Die Landesabteilungen würden konsequent an Lösungen arbeiten und diese Anstrengungen seien konsequent fortzusetzen, so FPÖ-Klubobmann Herwig Mahr. Er spielte den Ball zurück an den Bund: "Die massive Abwanderung in Österreich ausgebildeter Ärzte ins Ausland, die starre EU-Quotenregelung und die undurchsichtigen Finanzierungsströme belasten unser Gesundheitssystem enorm", er erwarte sich klare Reformen von der neuen Gesundheitsministerin Korinna Schumann (SPÖ).
Für den SPÖ-Gesundheitssprecher, den Dritten Landtagspräsidenten Peter Binder, "ist der Personalmangel in den Gesundheitsberufen nicht vom Himmel gefallen". Aus seiner Sicht habe die Landesregierung "viel zu lange zugeschaut". Er forderte eine "gezielte Ausbildungsoffensive" und mehr Präventionsangebote. Auch die Grünen pochten auf mehr Präventionsangebote, etwa im Rahmen der Schulsozialarbeit. "Es muss uns gelingen, früher einzugreifen, damit ein psychisches Problem gar kein Fall fürs Krankenhaus wird", so Gesundheitssprecherin Ulrike Schwarz. Auch NEOS-Abgeordnete Julia Bammer forderte, die Landesregierung "muss dieses Thema dringend priorisieren, um eine bestmögliche Betreuung und Unterstützung sicherzustellen".
Zusammenfassung
- Der Landesrechnungshof Oberösterreich kritisiert, dass der geplante Ausbau der psychiatrischen Versorgung an einem erheblichen Personalmangel scheitert. 2023 waren nur 85 Prozent der ambulanten und 92 Prozent der stationären Plätze verfügbar.

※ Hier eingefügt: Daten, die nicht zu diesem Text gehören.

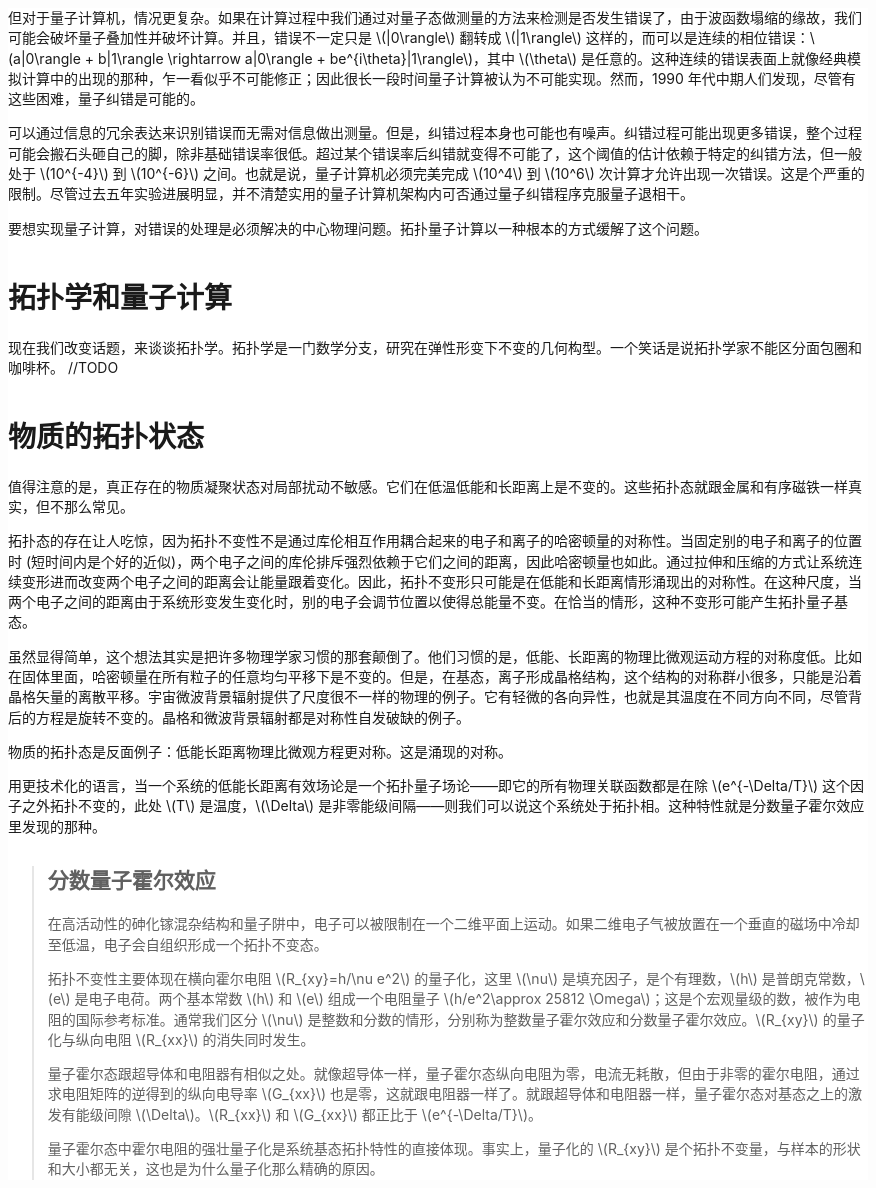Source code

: <p>
但对于量子计算机，情况更复杂。如果在计算过程中我们通过对量子态做测量的方法来检测是否发生错误了，由于波函数塌缩的缘故，我们可能会破坏量子叠加性并破坏计算。并且，错误不一定只是 \(|0\rangle\) 翻转成 \(|1\rangle\) 这样的，而可以是连续的相位错误：\(a|0\rangle + b|1\rangle \rightarrow a|0\rangle + be^{i\theta}|1\rangle\)，其中 \(\theta\) 是任意的。这种连续的错误表面上就像经典模拟计算中的出现的那种，乍一看似乎不可能修正；因此很长一段时间量子计算被认为不可能实现。然而，1990 年代中期人们发现，尽管有这些困难，量子纠错是可能的。
</p>

<p>
可以通过信息的冗余表达来识别错误而无需对信息做出测量。但是，纠错过程本身也可能也有噪声。纠错过程可能出现更多错误，整个过程可能会搬石头砸自己的脚，除非基础错误率很低。超过某个错误率后纠错就变得不可能了，这个阈值的估计依赖于特定的纠错方法，但一般处于 \(10^{-4}\) 到 \(10^{-6}\) 之间。也就是说，量子计算机必须完美完成 \(10^4\) 到 \(10^6\) 次计算才允许出现一次错误。这是个严重的限制。尽管过去五年实验进展明显，并不清楚实用的量子计算机架构内可否通过量子纠错程序克服量子退相干。
</p>

<p>
要想实现量子计算，对错误的处理是必须解决的中心物理问题。拓扑量子计算以一种根本的方式缓解了这个问题。
</p>

<h1>拓扑学和量子计算</h1>
<p>
现在我们改变话题，来谈谈拓扑学。拓扑学是一门数学分支，研究在弹性形变下不变的几何构型。一个笑话是说拓扑学家不能区分面包圈和咖啡杯。
//TODO
</p>

<h1> 物质的拓扑状态 </h1>
<p>
值得注意的是，真正存在的物质凝聚状态对局部扰动不敏感。它们在低温低能和长距离上是不变的。这些拓扑态就跟金属和有序磁铁一样真实，但不那么常见。
</p>

<p>
拓扑态的存在让人吃惊，因为拓扑不变性不是通过库伦相互作用耦合起来的电子和离子的哈密顿量的对称性。当固定别的电子和离子的位置时 (短时间内是个好的近似)，两个电子之间的库伦排斥强烈依赖于它们之间的距离，因此哈密顿量也如此。通过拉伸和压缩的方式让系统连续变形进而改变两个电子之间的距离会让能量跟着变化。因此，拓扑不变形只可能是在低能和长距离情形涌现出的对称性。在这种尺度，当两个电子之间的距离由于系统形变发生变化时，别的电子会调节位置以使得总能量不变。在恰当的情形，这种不变形可能产生拓扑量子基态。
</p>

<p>
虽然显得简单，这个想法其实是把许多物理学家习惯的那套颠倒了。他们习惯的是，低能、长距离的物理比微观运动方程的对称度低。比如在固体里面，哈密顿量在所有粒子的任意均匀平移下是不变的。但是，在基态，离子形成晶格结构，这个结构的对称群小很多，只能是沿着晶格矢量的离散平移。宇宙微波背景辐射提供了尺度很不一样的物理的例子。它有轻微的各向异性，也就是其温度在不同方向不同，尽管背后的方程是旋转不变的。晶格和微波背景辐射都是对称性自发破缺的例子。
</p>

<p>
物质的拓扑态是反面例子：低能长距离物理比微观方程更对称。这是涌现的对称。
</p>

<p>
用更技术化的语言，当一个系统的低能长距离有效场论是一个拓扑量子场论——即它的所有物理关联函数都是在除 \(e^{-\Delta/T}\) 这个因子之外拓扑不变的，此处 \(T\) 是温度，\(\Delta\) 是非零能级间隔——则我们可以说这个系统处于拓扑相。这种特性就是分数量子霍尔效应里发现的那种。
</p>

<blockquote>
<h2> 分数量子霍尔效应 </h2>
<p>
在高活动性的砷化镓混杂结构和量子阱中，电子可以被限制在一个二维平面上运动。如果二维电子气被放置在一个垂直的磁场中冷却至低温，电子会自组织形成一个拓扑不变态。
</p>
<p>
拓扑不变性主要体现在横向霍尔电阻 \(R_{xy}=h/\nu e^2\) 的量子化，这里 \(\nu\) 是填充因子，是个有理数，\(h\) 是普朗克常数，\(e\) 是电子电荷。两个基本常数 \(h\) 和 \(e\) 组成一个电阻量子 \(h/e^2\approx 25812 \Omega\)；这是个宏观量级的数，被作为电阻的国际参考标准。通常我们区分 \(\nu\) 是整数和分数的情形，分别称为整数量子霍尔效应和分数量子霍尔效应。\(R_{xy}\) 的量子化与纵向电阻 \(R_{xx}\) 的消失同时发生。
</p>
<p>
量子霍尔态跟超导体和电阻器有相似之处。就像超导体一样，量子霍尔态纵向电阻为零，电流无耗散，但由于非零的霍尔电阻，通过求电阻矩阵的逆得到的纵向电导率 \(G_{xx}\) 也是零，这就跟电阻器一样了。就跟超导体和电阻器一样，量子霍尔态对基态之上的激发有能级间隙 \(\Delta\)。\(R_{xx}\) 和 \(G_{xx}\) 都正比于 \(e^{-\Delta/T}\)。
</p>
<p>
量子霍尔态中霍尔电阻的强壮量子化是系统基态拓扑特性的直接体现。事实上，量子化的 \(R_{xy}\) 是个拓扑不变量，与样本的形状和大小都无关，这也是为什么量子化那么精确的原因。
</p>
<p>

- Studien belegen eine Verschlechterung der psychischen Gesundheit bei Kindern und Jugendlichen, bedingt durch Faktoren wie die Pandemie. 29 Prozent der Facharztstellen in der Psychiatrie sind unbesetzt.
- Fehlende Anschlussangebote verzögern Entlassungen aus dem Krankenhaus, da bis zu 13 Prozent der Betten von Patienten belegt sind, die aus medizinischer Sicht entlassen werden könnten.